The government is in talks with foreign lenders to provide as much as $14.5 billion (Rs 1 lakh crore) in credit to millions of small Indian firms, two officials said, in a sign the country’s banking system may not be robust enough to do the job on its own.
The government is in discussions with multiple foreign lenders, including Germany’s state-owned development bank KfW Group, the World Bank and some Canadian institutions to extend lines of credit to small enterprises, one of the officials, who did not want to be identified, told Reuters.
To mitigate the risks for the foreign banks, the loans would be given sovereign guarantees and be routed through Indian government agencies such as the Small Industries Development Bank of India, the official said. A sovereign guarantee is a promise by the government to discharge a third person’s liability if he defaults.

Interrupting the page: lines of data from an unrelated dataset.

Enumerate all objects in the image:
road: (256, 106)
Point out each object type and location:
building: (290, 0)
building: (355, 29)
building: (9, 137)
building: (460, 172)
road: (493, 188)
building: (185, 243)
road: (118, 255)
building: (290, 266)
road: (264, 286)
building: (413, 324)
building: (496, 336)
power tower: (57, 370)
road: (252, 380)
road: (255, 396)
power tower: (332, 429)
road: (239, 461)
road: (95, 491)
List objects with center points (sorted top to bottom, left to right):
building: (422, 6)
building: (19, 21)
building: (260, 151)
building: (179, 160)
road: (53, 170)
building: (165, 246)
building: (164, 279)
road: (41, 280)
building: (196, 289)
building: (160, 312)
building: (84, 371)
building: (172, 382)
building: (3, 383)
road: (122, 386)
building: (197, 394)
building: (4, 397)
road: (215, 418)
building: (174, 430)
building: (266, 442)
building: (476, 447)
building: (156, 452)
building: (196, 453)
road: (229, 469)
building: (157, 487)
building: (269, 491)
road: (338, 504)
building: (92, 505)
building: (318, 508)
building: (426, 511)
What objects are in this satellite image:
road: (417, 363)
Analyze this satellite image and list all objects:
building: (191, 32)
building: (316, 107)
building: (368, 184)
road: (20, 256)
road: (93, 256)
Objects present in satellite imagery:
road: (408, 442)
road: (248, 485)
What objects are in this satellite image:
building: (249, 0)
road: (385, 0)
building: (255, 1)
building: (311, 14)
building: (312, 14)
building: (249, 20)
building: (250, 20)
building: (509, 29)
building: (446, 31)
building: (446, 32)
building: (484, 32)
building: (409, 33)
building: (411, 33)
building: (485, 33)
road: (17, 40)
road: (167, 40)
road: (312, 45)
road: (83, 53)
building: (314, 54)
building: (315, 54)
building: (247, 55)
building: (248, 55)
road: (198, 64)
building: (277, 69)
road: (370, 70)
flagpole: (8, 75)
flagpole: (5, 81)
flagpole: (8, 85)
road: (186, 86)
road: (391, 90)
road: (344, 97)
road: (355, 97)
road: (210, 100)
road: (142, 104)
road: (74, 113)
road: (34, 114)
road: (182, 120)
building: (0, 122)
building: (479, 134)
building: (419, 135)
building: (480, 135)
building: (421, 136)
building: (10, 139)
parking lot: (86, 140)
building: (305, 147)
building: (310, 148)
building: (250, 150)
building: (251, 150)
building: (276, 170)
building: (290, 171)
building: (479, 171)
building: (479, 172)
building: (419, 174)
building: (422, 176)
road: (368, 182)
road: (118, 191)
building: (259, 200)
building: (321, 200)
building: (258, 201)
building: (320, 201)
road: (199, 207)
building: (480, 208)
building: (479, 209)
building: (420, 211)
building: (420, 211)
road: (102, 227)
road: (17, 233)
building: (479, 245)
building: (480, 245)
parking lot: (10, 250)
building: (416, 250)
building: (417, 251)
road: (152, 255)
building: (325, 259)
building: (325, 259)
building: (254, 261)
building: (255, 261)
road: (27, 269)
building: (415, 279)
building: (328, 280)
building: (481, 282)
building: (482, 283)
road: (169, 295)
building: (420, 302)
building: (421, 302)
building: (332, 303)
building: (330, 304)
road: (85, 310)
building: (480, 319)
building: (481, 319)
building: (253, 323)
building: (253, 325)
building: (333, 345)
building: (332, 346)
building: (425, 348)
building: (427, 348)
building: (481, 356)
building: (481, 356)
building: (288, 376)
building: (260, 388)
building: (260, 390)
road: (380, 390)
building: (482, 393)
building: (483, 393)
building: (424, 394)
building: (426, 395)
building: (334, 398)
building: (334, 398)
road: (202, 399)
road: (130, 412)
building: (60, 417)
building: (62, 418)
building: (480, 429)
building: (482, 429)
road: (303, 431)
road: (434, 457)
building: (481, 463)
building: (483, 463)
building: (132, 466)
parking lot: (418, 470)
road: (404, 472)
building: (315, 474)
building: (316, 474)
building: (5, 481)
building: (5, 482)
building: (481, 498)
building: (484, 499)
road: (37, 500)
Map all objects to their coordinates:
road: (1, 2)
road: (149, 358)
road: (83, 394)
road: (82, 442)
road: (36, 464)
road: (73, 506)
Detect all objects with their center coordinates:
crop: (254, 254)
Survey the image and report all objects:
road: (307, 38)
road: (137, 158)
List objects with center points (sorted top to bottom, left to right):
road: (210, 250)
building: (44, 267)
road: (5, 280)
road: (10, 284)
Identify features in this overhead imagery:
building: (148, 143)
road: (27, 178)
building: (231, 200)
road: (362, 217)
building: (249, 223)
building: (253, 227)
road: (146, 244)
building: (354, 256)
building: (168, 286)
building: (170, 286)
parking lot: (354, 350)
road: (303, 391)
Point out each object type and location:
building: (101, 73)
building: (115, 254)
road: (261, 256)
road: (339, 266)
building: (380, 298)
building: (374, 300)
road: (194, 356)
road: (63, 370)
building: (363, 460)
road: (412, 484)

KfW’s India office confirmed the discussions, though the focus was on credit lines to support small businesses’ solar power generation. The talks were at an early stage, KfW said.
The World Bank’s India spokesperson did not reply to an email seeking comment.
The Indian official said the government planned to source these loans from foreign institutions because Indian banks were not in a position to provide enough capital for the small business sector, which is seen as critical to job creation.
“We are exploring, we are having discussions with various funding agencies if something can be done (for small and medium firms),” the second official said.
The officials did not give full details of the discussions they were having with banks, or identify all those they were talking to, but said the talks were at a very early stage.